Espoo Museum of Modern Art

Jaakko Mattila: no title, 2014 © Ari Karttunen / EMMA
Jaakko Mattila: no title, 2014 © Ari Karttunen / EMMA

22.08.2014 - 02.11.2014

Jaakko Mattila

Jaakko Mattila (born in 1976 in Oulu, currently living in Helsinki) will be the first artist with an exhibition in EMMA’s new space, Arena. The exhibition is in cooperation with the Kari Huhtamo Art Foundation which supports artists from the North.

Jaakko Mattila studied fine arts at the Surrey Institute of Art & Design University College 1998–2001 and received a Bachelor of Arts with Honours in Fine Arts. He has been active abroad, in such countries as Japan and England. Consequently, as his relationship with the Finnish tradition has only developed only recently, he has retained his own distinct style of painting.

In his creations, Mattila employs various techniques, such as painting in oil, alkyd and watercolour, as well as printmaking, sculpture, collage and installation. The dimensions of his works also vary – from minute to monumental.

According to Mattila, his works neither depict anything, nor do they convey any particular message. Furthermore, they are not linked to any particular time or place. With regard to the exhibition in EMMA, however, Mattila admits that he was inspired by the museum’s architecture. Common shapes in Mattila’s works are spheres, cubes and spirals which create a sense of movement and space. His works are open to various interpretations – they can be fragments of micro- or macrocosms.

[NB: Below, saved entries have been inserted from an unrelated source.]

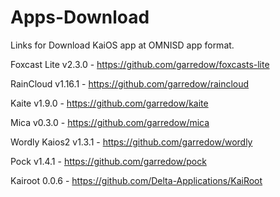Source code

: # Apps-Download
Links for Download KaiOS app at OMNISD app format.

Foxcast Lite v2.3.0 - https://github.com/garredow/foxcasts-lite

RainCloud v1.16.1 - https://github.com/garredow/raincloud

Kaite v1.9.0 - https://github.com/garredow/kaite

Mica v0.3.0 - https://github.com/garredow/mica

Wordly Kaios2 v1.3.1 - https://github.com/garredow/wordly

Pock v1.4.1 - https://github.com/garredow/pock

Kairoot 0.0.6 - https://github.com/Delta-Applications/KaiRoot
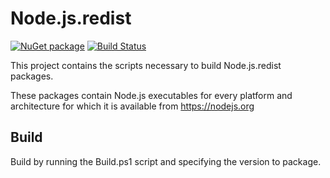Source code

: # Node.js.redist

[![NuGet package](https://img.shields.io/nuget/dt/node.js.redist?label=nuget)](http://www.nuget.org/packages/node.js.redist)
[![Build Status](https://dev.azure.com/andrewarnott/OSS/_apis/build/status%2FNode.js.redist?branchName=master)](https://dev.azure.com/andrewarnott/OSS/_build/latest?definitionId=60&branchName=master)

This project contains the scripts necessary to build Node.js.redist packages.

These packages contain Node.js executables for every platform and architecture
for which it is available from https://nodejs.org

## Build

Build by running the Build.ps1 script and specifying the version to package.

The designs on the surface of his paintings seem to alternately draw closer to and then retreat from the viewer. Mattila also makes use of gravity by letting paint run down the surface to create patterns, similar to abstract landscapes.

The theme of the exhibition in EMMA is colour and hue in combination with the primitive. The suite of three oil paintings is made up of the primary colours, Blue, Red and Yellow. In his latest, as yet untitled, oil painting Mattila has combined colours to create more than a thousand unique colours. As a contrast, the alkyd painting in grey hues represents a negation of colour.

For years, Mattila has saved the little flakes of dried paint scraped off from his palette. He uses them in installations on the exhibition room floor, like “pointillist paintings”, which he can recreate again and again. His print proofs will also be used in a collage directly on the walls of the room. In this manner, matter strives towards a new, harmonious form.